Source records
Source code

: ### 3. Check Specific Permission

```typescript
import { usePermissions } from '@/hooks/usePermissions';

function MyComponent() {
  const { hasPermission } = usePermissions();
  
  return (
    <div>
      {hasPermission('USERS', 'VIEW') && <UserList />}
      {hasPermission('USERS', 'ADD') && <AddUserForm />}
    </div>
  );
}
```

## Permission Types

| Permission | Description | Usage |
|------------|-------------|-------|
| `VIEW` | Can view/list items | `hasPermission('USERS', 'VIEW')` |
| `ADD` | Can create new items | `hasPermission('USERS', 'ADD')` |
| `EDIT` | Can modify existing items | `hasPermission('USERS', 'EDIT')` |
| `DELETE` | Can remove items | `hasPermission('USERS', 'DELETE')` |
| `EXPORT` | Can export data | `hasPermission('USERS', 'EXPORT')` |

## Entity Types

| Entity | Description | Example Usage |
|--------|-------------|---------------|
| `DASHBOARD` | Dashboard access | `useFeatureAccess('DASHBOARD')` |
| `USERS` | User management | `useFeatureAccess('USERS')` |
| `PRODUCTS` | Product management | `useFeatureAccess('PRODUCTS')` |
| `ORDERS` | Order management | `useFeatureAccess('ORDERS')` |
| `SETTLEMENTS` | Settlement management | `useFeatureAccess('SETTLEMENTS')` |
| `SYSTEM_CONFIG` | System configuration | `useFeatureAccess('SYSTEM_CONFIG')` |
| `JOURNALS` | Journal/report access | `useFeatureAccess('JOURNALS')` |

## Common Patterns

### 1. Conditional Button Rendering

## Work order
Find the lines in the data that include "VIEW", then copy each of them.

## Task response
      {hasPermission('USERS', 'VIEW') && <UserList />}
| `VIEW` | Can view/list items | `hasPermission('USERS', 'VIEW')` |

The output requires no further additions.